• Task:
Lift every line from the entries that includes the word "lines".

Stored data

□ □ □

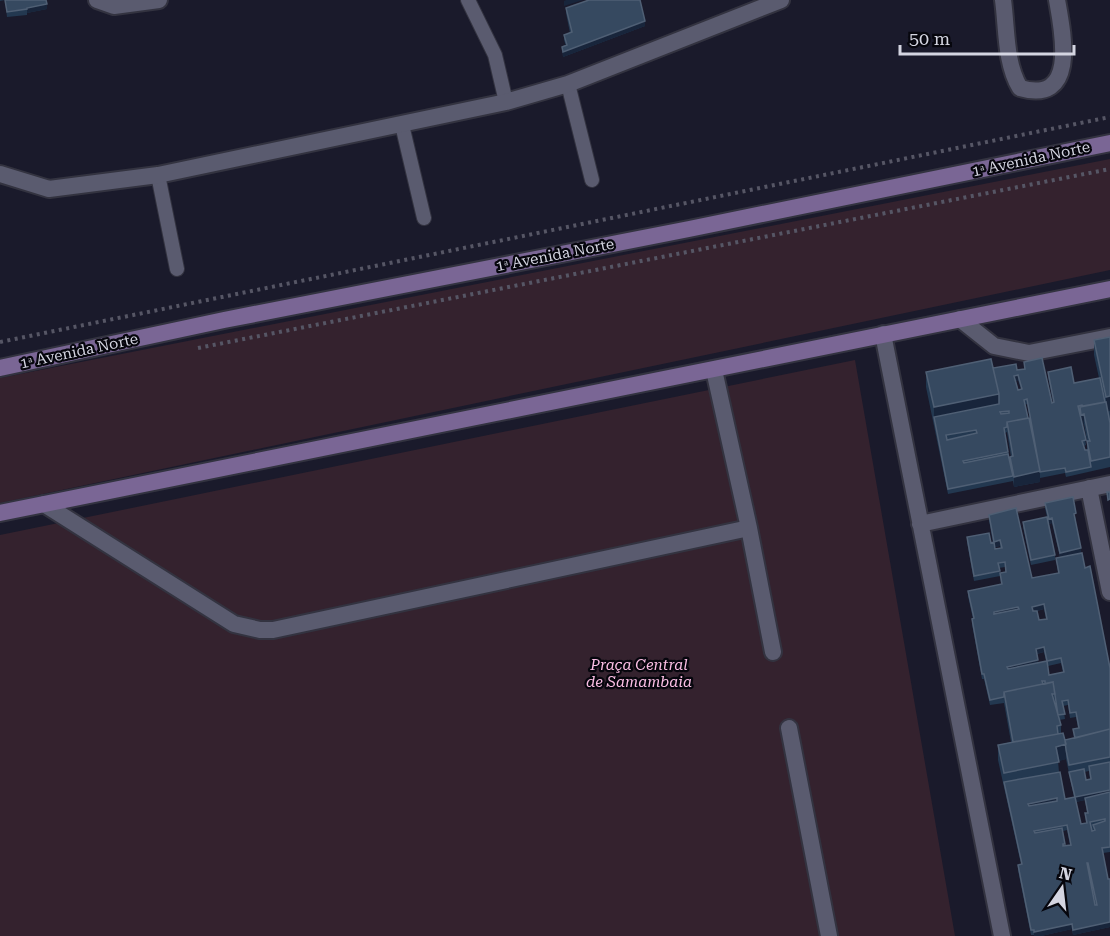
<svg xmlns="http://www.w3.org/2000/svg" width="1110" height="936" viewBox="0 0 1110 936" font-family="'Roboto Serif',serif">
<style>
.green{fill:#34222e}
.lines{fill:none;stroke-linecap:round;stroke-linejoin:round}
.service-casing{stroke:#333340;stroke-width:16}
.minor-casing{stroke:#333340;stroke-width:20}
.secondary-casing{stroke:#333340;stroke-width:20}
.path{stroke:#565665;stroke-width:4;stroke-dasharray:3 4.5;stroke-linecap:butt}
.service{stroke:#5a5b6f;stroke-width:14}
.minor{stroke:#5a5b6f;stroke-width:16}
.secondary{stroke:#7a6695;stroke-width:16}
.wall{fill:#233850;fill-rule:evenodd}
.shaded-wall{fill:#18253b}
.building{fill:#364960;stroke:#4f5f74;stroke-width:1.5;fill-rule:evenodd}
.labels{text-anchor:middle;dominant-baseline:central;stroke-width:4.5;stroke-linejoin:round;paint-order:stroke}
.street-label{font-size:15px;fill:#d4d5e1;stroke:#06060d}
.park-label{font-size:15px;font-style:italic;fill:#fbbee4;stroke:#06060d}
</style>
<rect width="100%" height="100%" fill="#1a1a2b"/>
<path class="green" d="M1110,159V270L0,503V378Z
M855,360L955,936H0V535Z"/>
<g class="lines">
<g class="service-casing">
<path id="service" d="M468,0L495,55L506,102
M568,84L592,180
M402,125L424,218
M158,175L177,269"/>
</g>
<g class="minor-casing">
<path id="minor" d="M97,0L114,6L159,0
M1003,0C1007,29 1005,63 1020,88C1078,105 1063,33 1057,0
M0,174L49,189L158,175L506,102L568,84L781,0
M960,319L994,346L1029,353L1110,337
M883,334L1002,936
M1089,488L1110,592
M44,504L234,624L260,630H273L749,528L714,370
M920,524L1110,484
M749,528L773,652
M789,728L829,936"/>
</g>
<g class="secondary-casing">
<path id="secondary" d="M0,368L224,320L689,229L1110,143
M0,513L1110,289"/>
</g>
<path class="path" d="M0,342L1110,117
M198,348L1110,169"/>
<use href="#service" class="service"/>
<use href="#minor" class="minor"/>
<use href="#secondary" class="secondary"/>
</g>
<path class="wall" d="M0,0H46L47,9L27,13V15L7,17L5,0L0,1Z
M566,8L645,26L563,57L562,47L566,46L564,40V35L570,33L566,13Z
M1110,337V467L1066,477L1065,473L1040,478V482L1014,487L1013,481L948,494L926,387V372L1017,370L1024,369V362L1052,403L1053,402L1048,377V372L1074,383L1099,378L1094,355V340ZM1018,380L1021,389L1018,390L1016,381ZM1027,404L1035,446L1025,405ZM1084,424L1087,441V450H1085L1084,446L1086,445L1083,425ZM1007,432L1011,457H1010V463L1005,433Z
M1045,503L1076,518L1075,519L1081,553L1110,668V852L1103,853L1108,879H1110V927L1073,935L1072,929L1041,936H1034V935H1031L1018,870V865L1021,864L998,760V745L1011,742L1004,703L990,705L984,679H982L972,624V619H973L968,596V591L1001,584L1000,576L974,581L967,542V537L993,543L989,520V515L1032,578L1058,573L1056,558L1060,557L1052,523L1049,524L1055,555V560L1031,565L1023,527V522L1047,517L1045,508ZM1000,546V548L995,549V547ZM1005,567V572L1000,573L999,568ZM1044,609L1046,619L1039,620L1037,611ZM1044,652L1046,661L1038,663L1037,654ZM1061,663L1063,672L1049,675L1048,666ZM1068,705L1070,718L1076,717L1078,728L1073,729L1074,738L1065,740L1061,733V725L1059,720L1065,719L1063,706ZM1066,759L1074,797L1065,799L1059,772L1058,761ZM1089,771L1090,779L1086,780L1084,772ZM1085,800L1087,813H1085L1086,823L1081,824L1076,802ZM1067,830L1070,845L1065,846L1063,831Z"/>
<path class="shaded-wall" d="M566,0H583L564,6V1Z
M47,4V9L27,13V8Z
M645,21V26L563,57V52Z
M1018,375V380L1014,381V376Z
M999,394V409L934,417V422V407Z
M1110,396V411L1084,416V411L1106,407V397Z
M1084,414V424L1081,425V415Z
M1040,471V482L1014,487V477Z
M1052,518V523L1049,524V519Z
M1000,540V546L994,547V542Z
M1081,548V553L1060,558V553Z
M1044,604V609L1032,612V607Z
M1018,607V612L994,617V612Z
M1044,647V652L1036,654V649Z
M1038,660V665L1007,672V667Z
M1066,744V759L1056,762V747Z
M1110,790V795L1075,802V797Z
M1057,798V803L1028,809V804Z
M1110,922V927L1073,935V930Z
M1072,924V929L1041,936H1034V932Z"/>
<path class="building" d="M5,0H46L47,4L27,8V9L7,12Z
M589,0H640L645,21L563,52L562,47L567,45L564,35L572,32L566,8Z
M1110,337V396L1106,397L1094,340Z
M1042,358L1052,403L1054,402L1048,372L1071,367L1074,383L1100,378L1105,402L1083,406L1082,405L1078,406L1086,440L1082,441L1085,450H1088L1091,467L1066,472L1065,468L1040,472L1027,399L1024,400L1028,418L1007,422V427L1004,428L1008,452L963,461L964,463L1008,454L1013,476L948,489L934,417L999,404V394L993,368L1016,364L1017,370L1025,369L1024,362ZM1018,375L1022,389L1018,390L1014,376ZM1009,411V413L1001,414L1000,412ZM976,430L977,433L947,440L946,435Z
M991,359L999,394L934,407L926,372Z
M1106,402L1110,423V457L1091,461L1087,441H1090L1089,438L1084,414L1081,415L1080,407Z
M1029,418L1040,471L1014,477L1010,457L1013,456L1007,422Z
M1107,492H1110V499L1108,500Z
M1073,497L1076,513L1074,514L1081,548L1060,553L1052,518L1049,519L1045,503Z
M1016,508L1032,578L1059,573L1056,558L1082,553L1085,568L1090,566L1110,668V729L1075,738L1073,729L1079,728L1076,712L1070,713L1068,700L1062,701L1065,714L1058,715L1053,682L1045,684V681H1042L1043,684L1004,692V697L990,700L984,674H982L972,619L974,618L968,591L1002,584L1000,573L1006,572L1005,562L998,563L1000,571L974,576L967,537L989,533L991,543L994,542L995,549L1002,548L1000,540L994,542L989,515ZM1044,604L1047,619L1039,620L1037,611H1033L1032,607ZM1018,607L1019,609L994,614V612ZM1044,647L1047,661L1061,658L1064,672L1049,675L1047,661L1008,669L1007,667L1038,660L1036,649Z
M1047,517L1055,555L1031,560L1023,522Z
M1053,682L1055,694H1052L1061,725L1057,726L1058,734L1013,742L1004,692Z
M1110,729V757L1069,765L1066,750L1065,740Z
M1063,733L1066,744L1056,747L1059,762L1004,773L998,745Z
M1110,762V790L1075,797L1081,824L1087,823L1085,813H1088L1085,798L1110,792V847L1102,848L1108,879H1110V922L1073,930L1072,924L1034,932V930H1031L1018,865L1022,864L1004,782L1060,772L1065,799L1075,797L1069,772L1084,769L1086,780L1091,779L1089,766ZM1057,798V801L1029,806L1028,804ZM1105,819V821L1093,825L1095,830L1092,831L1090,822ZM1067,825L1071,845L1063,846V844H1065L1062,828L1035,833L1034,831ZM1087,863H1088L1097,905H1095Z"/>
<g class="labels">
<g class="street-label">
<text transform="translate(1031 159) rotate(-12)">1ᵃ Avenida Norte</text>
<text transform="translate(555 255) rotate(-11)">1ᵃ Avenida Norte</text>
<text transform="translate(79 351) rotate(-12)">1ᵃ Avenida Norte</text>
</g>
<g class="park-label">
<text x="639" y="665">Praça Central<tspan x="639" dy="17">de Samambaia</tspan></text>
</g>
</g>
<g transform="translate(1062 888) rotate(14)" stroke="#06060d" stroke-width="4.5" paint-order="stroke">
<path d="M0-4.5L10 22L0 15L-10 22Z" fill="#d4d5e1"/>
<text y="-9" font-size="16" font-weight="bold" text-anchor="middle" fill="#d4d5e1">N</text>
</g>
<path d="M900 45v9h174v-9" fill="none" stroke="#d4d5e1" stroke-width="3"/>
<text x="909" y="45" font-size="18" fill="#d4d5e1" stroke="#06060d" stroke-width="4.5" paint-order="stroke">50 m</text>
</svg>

□ □ □

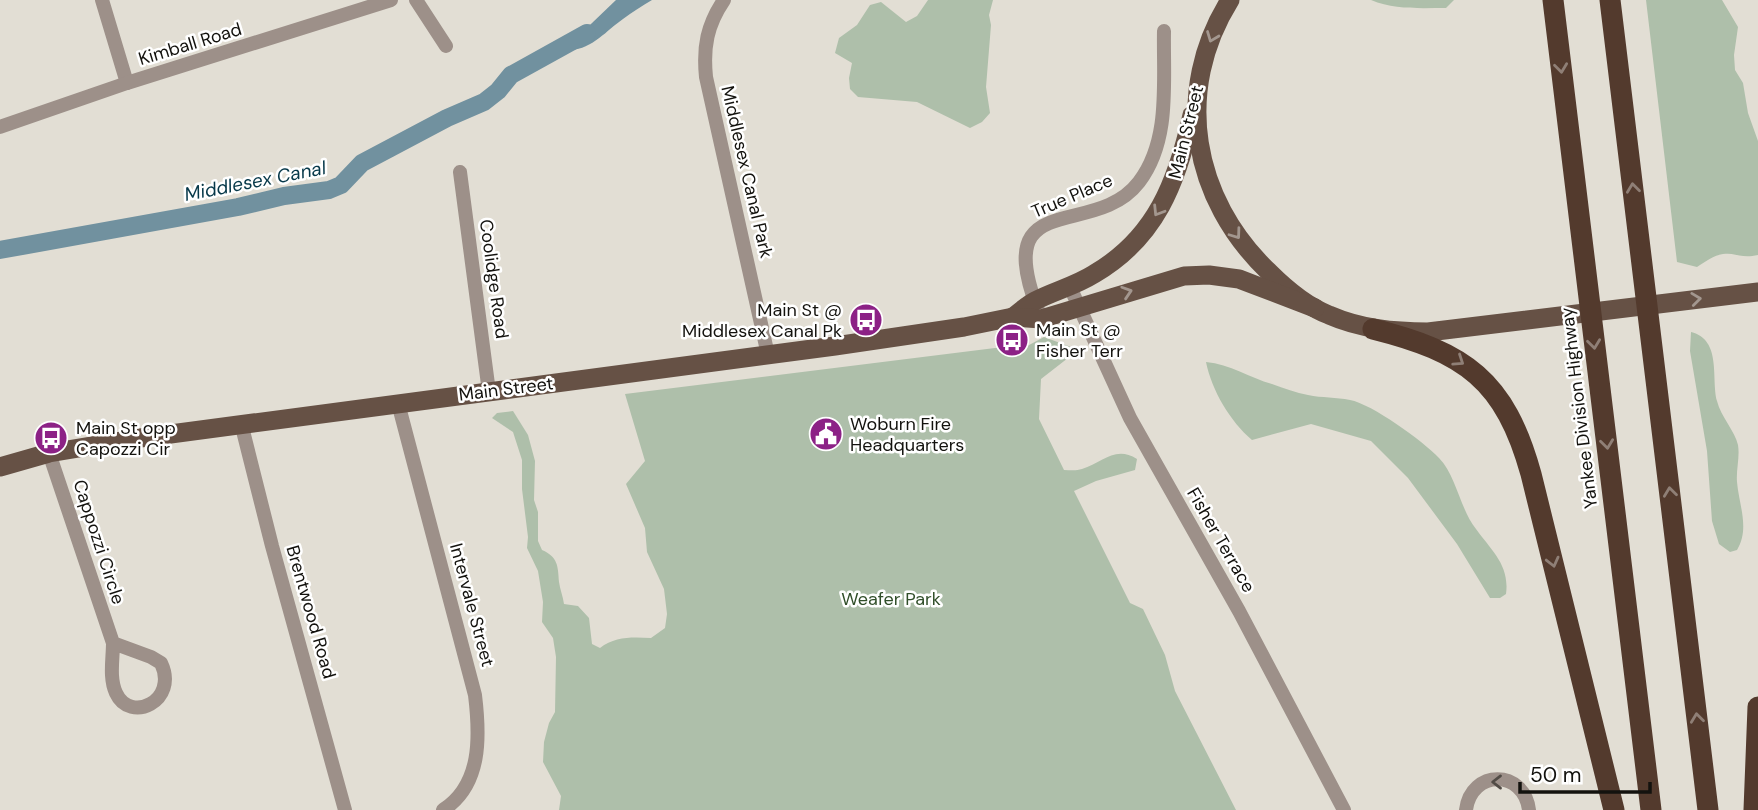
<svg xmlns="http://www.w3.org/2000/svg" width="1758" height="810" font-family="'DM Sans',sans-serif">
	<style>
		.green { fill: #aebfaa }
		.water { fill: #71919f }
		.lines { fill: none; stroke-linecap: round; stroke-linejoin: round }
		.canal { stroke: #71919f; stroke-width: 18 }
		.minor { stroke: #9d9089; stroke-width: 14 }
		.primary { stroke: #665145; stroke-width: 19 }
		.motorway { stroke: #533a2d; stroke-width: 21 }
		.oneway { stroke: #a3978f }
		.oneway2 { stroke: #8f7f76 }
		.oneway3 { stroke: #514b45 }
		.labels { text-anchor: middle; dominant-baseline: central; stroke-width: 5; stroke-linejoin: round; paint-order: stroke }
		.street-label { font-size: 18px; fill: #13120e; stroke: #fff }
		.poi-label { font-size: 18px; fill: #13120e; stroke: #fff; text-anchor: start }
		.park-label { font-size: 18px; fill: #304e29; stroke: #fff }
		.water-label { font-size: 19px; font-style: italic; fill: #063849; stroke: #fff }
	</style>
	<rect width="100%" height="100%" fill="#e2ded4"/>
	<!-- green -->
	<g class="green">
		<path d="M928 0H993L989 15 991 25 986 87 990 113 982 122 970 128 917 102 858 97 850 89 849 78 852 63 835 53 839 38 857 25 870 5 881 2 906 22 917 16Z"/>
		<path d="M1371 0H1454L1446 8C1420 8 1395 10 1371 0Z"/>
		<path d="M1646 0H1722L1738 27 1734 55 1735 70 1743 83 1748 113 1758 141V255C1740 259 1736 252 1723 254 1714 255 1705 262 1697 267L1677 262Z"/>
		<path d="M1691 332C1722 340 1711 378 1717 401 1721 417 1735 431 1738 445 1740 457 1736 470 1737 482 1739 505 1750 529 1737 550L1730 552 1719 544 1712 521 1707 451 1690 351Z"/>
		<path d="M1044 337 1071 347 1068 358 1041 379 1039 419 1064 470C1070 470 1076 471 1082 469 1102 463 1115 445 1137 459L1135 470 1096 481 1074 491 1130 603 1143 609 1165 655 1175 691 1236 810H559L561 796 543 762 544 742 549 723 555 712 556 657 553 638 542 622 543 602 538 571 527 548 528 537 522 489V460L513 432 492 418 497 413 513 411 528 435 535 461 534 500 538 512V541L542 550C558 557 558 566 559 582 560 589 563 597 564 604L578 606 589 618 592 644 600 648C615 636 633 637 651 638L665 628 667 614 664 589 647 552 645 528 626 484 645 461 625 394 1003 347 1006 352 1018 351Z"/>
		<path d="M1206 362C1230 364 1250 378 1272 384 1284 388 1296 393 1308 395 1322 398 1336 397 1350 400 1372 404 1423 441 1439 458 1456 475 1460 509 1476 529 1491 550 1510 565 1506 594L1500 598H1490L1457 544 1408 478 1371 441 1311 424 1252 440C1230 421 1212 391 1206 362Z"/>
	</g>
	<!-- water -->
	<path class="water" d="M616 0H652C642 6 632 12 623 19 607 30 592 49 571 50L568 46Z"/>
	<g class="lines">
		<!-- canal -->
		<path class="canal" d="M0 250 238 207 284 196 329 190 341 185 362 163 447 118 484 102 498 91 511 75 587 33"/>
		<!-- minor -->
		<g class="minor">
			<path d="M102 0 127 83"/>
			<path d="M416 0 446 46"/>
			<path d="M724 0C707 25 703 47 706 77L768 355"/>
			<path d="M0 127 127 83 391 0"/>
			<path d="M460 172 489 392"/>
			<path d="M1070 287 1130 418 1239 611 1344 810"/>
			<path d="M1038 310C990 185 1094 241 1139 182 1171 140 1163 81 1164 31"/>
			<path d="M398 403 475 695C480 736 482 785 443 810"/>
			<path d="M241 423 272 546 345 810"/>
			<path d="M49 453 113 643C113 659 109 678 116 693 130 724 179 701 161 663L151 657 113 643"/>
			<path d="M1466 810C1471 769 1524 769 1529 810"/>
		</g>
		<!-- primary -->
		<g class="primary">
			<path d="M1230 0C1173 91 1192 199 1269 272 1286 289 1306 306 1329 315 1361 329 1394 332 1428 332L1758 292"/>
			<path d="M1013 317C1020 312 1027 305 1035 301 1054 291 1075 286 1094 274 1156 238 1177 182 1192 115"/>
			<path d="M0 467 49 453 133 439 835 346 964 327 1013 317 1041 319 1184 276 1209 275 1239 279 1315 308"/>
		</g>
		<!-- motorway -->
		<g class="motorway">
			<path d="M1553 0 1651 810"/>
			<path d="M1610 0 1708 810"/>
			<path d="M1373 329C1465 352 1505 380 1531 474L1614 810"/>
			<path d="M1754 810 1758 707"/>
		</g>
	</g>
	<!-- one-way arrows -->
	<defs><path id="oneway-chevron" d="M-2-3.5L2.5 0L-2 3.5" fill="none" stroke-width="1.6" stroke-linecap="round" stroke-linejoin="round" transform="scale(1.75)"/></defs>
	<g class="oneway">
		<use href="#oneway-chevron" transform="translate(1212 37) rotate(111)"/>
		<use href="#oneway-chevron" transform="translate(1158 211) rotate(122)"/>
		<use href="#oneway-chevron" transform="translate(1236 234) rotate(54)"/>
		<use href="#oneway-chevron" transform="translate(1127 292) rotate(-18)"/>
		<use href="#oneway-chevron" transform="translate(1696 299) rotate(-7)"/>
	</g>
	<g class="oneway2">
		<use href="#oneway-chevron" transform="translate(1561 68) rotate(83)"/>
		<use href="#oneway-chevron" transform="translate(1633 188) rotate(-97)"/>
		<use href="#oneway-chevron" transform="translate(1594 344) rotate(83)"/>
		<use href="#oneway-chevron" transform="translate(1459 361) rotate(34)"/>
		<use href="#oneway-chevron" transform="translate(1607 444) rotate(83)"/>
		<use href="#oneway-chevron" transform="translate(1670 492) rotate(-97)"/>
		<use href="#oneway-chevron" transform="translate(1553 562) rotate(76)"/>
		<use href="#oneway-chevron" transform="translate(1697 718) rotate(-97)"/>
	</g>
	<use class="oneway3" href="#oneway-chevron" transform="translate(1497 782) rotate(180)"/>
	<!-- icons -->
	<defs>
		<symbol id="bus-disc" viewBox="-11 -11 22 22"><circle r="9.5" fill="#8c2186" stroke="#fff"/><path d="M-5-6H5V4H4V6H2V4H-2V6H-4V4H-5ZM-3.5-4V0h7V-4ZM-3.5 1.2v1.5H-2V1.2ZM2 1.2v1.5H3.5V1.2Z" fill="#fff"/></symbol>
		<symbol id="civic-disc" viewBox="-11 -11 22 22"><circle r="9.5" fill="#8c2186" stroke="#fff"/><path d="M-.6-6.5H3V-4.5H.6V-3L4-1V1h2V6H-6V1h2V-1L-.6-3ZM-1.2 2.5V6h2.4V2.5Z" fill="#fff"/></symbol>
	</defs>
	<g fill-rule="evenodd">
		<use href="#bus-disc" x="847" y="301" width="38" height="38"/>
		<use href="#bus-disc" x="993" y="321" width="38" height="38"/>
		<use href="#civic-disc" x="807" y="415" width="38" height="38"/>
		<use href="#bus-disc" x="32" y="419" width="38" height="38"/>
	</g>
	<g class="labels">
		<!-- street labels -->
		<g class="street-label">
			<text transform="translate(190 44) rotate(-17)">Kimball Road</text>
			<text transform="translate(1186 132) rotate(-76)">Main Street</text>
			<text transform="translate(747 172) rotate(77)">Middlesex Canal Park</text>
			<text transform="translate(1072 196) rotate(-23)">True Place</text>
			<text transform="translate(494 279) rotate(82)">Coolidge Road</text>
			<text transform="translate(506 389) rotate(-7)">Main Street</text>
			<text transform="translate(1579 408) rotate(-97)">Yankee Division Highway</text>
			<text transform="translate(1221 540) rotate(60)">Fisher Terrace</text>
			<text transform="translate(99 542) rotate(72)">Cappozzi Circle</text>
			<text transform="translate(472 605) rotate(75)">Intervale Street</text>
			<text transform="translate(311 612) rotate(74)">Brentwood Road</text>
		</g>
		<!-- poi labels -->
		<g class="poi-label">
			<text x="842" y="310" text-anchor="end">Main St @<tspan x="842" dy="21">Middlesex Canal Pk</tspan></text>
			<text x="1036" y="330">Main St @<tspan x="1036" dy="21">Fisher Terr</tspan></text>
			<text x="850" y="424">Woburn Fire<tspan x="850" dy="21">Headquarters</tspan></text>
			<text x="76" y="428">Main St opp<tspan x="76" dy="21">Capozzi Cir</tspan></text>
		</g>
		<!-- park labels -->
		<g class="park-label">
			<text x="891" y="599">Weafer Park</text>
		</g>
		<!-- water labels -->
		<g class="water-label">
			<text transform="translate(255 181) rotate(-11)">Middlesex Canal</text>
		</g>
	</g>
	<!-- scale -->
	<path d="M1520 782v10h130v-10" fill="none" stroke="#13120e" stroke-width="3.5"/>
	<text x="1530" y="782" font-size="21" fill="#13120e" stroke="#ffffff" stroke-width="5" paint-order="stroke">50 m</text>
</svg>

□ □ □

• The completed task:
.lines{fill:none;stroke-linecap:round;stroke-linejoin:round}
<g class="lines">
		.lines { fill: none; stroke-linecap: round; stroke-linejoin: round }
	<g class="lines">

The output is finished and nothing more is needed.